The report said the full effects of the fiscal impact on the government’s revenue took a while to show through, but peaked in June 2020 when VAT revenue collections plummeted by 77 percent year-over-year from $122.66m in 2019 to just $27.898m.

That followed declines of 34 percent for April, when VAT revenues dropped year-over-year from $110.591m to $72.918m, and 52 percent in May 2020, when they fell from $74.436m to $35.847m. 

“In June 2020, VAT revenue is down by $94.76m, an equivalent to a 77 percent decline over the prior year, same month,” the Office of the Auditor General found. “Hence the $250m IMF borrowing support for COVID-19 related transactions is noted.

“In comparison to the $307.68m VAT revenue generated in the fourth quarter of 2018-2019, the $136.66m collected in 2019-2020 resulted in a substantial decline of $171m.... The debt financing of the $250m IMF loan assisted the Government in addressing the increased fiscal needs and addressing the $250.9m recurrent budget deficit in June 2020. Accordingly, the additional financing was needed.”

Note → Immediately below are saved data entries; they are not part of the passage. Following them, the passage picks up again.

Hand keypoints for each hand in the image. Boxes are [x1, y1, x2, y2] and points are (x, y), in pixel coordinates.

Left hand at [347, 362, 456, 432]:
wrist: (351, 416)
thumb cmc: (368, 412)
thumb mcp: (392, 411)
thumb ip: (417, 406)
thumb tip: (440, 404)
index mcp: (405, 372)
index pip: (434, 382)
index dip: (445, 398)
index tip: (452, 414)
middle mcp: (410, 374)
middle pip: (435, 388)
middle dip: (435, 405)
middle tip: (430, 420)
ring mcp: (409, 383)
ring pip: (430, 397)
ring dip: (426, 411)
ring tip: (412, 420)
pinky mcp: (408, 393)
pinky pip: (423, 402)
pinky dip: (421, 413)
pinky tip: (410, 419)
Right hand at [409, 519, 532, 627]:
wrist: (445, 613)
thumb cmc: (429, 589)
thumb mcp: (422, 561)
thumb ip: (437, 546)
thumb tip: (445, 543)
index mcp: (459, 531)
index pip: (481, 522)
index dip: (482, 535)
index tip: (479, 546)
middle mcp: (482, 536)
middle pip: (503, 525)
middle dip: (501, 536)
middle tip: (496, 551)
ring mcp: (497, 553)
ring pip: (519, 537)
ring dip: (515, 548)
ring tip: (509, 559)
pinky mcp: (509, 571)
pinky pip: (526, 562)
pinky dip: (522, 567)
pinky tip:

With almost $2m provided to the National Food Distribution Task Force before the 2019-2020 fiscal year ended, the Office of the Auditor General called for the “food debit management card” to be digitised.

Comments

tribanon 3 years, 4 months ago

The Auditor General risks seriously tainting the independence of his Office by reporting on or making broad sweeping comments of any kind about the impact on the economy of the decision making within the ministry of finance. Such reporting and commentary by the Auditor General falls well outside of his narrowly defined remit/domain and borders on allowing his Office to be percieved by the public as having been politicized in a way that might impair its independence. Such remarks about the economy are better left to the PM and minister of finance, governor of the central bank, etc.

Bottomline: It's not the job of the Auditor General to grade in any way how well or poorly our economy is doing.